Of course, there were women apologists for slavery and discrimination and there are white women today in America who vote for racism. But until very recently, white women did not hold any formal political power. White men did and continue to tell white women what to do ALL.DAY.LONG.

Burr can fuck off with his white mansplaining.

HelloToMyKitty · 12/10/2020 20:08

Most women suck it up and go back to work full time when their baby is just a few weeks old

Bit of an exaggeration. Most go back around the three-month mark, which I know is still considered terribly short in the UK

Kantastic · 12/10/2020 20:09

And yes, the assumption that all white women are wealthy (the Gucci boots reference) is a very odd one.

Worth pointing out that it also seems like an assumption that all white women are able-bodied.

It's almost bordering on an assumption that all white women are Paris Hilton! "Live from New York" indeed. Someone needs to extract the Burr from his ass.

mummysquasher · 12/10/2020 20:31

I've not read it yet but this book apparently disputes the idea that white women were all passive bystanders during slavery:

They Were Her Property: White Women as Slave Owners in the American South by Stephanie Jones-Rogers.

www.goodreads.com/book/show/40887375-they-were-her-property

nepeta · 12/10/2020 20:46

[quote mummysquasher]I've not read it yet but this book apparently disputes the idea that white women were all passive bystanders during slavery:

They Were Her Property: White Women as Slave Owners in the American South by Stephanie Jones-Rogers.
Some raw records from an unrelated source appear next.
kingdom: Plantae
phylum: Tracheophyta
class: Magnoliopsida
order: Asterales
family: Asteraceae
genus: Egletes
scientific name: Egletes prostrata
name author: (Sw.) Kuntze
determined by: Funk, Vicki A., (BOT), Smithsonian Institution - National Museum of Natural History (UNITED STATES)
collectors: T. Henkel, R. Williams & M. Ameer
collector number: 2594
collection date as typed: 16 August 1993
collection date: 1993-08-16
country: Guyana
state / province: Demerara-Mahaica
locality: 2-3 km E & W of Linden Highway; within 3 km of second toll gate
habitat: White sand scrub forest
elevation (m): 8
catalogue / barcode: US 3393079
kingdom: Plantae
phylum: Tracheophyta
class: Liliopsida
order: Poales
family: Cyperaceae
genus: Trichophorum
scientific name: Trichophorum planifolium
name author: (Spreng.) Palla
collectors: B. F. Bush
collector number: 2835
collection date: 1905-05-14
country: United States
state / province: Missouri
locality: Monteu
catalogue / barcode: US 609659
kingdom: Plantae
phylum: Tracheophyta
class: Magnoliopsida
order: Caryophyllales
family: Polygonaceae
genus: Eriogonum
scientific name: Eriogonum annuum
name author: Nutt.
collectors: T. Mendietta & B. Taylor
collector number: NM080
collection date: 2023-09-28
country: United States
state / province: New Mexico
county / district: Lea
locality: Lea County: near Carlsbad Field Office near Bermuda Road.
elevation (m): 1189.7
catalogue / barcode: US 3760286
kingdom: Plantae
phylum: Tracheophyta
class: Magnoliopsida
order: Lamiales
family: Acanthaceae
www.goodreads.com/book/show/40887375-they-were-her-property[/quote]
I am sure that there where active white slave-owning women. Slavery was part of the economic framework of the American South at the time. There was even a small number of black slave-owners.

Helen Lewis in that Atlantic piece on Karening makes the general point that a demographic group can be both oppressed and an oppressor because people are located on different rungs of the various oppression axes. So very poor men belonging to religiously oppressed minorities in some countries can still oppress women in their communities, white women in the West can oppress black people etc.

DreadPirateLuna · 12/10/2020 20:47

It's possible to be both the oppressed and the oppressor. A white plantation wife had no political power, but she had domestic power over her slaves especially the female ones. And people who lack power in one area can be particularly vicious in wielding the power they have in another, almost as compensation. Oppression doesn't usually make people nicer to those even further down.

Delphinium20 · 12/10/2020 21:55

@DreadPirateLuna I agree completely. If Burr's Black wife (sorry, don't know her name) said similarly to me, I'd listen and not be offended at all. But it wasn't her, it was the white man claiming white women were equal partners in it. He punched down.

BlackWaveComing · 12/10/2020 22:06

He's a male chauvinist.

Black women shouldn't be too heartened by this type of man, and the glee he takes in trashing white women. This type will turn it on Black women too, particularly if they don't want his sexist brand of paternalism.

The dynamics between white and Black women are for us to sort; it's women's business. Men need to take their sadistic pleasure in being able to denigrate a female demographic far away from women.